Myotubes (200–400 pF) were injected with an INJECT + MATIC microinjector system (INJECT + MATIC, Geneva). The solution of the injection pipette contained (in mM) antisense oligonucleotides 0.4, KCl 135, NaCl 5, MgCl2 1, Hepes 5, BAPTA 0.05, glucose 5 (pH 7.3). To identify the injected myotubes 48 h after the injections, the pipette solution contained 2.5 μg/ml neutral dextran rhodamine B, 70 kDa (Molecular Probes).
Intracellular Free Ca2+ ([Ca2+]i) Measurements.
(i) Evaluation of resting [Ca2+]i using fura-2-AM (Fig.
1).
Myoblasts were cultured for 3–4 days at low density in proliferation or differentiation medium, with or without drugs. On the day of the experiment, myoblasts were preincubated in differentiation medium containing 4 μM fura-2-AM. Free [Ca2+]i was evaluated as in ref. 12. Calibration was achieved by using the equation: [Ca2+] = Kd ⋅ (F380min/F380max) ⋅ [(R − Rmin)/(Rmax − R)], where Kd was 225 nM, R is the ratio of the two fluorescence intensities (340 nm/380 nm excitation light), Rmin was measured in a solution containing no Ca2+ (10 mM BAPTA), Rmax was measured in a solution containing 1.8 mM Ca2+, and F380min and F380max were the fluorescence intensities of all wavelengths longer than 520 nm of the calibration solutions containing no Ca2+ or 1.8 mM Ca2+, respectively (excitation at 380 nm).

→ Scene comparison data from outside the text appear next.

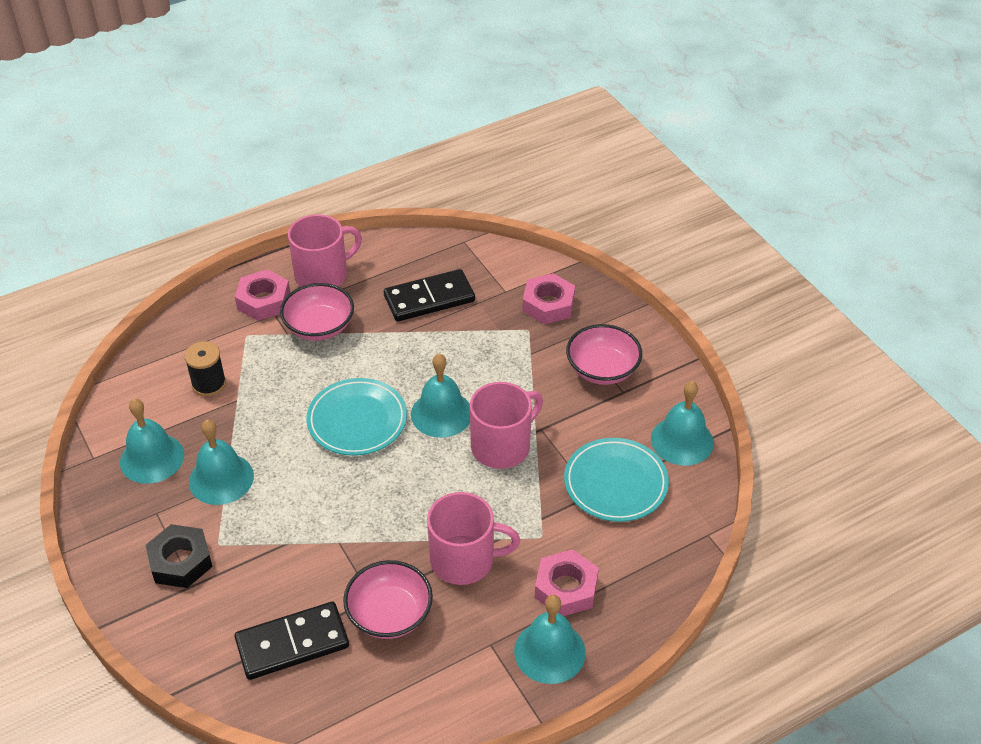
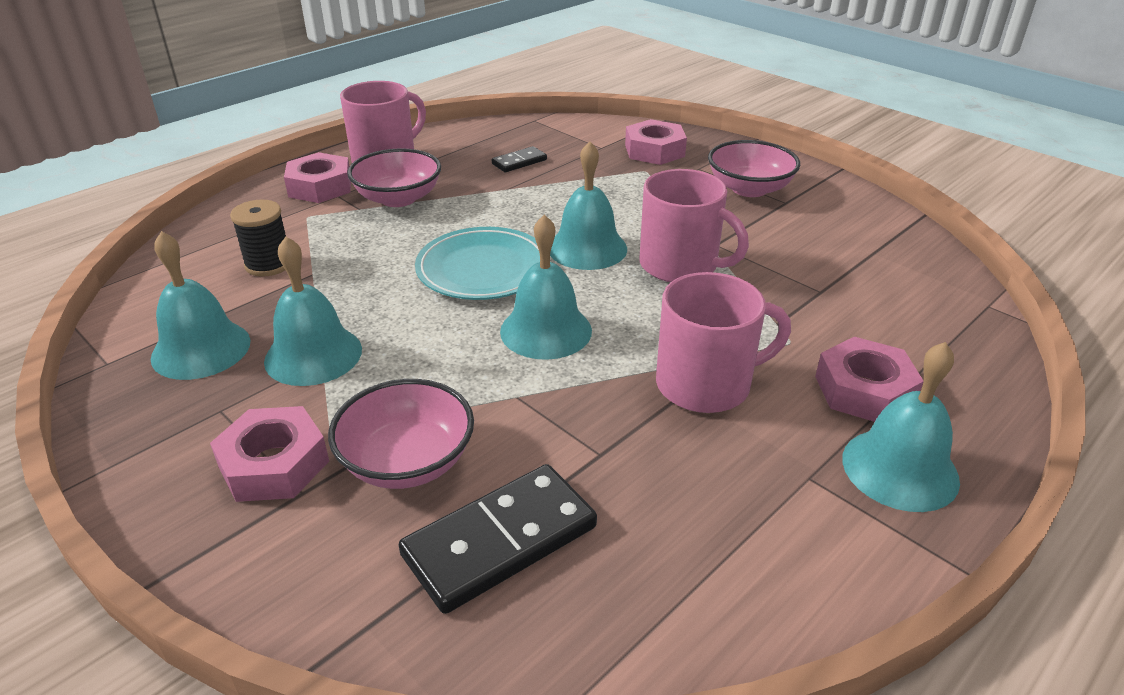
camera: 15 degrees left, 10 degrees down
black nut [145,524,213,588] -> pink nut [210,406,329,502]
pink bowl [343,560,433,639] -> pink bowl moved to [328,379,474,489]
black domino [384,269,475,322] -> black domino [492,146,547,172], size x0.52
pink mug [470,382,543,469] -> pink mug turned 90 degrees clockwise [640,169,749,282]
turquoise plate [564,438,669,522] -> none
turquoise bell [651,381,714,466] -> turquoise bell moved to [500,214,592,360]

The calibration parameters (Rmin, Rmax, F380min, F380max) were measured before each experiment.
(ii) Evaluation of [Ca2+]i increase using indo-1 (Fig.
6).
Free [Ca2+]i and simultaneous whole-cell voltage-clamp measurements were performed on small myotubes (100–230 pF; 7–10 days in differentiation medium). Pipette and bath solutions were as described above, except that, in the pipette solution, the BAPTA was replaced by 100 μM indo-1. Emitted fluorescence was recorded at 405 and 485 nm (excitation 334 nm) with two Nikon P100 photometers. The use of 8 standard solutions (between 12 and 1,000 nM free Ca2+) allowed a direct evaluation of [Kd ⋅ (F485min/F485max)], which was 1033 ± 189 nM. Mean Rmin and Rmax were 0.039 ± 0.004 and 0.49 ± 0.04 (n = 5), respectively.
T-Channel Subunit Expression Analysis by Reverse Transcription–PCR.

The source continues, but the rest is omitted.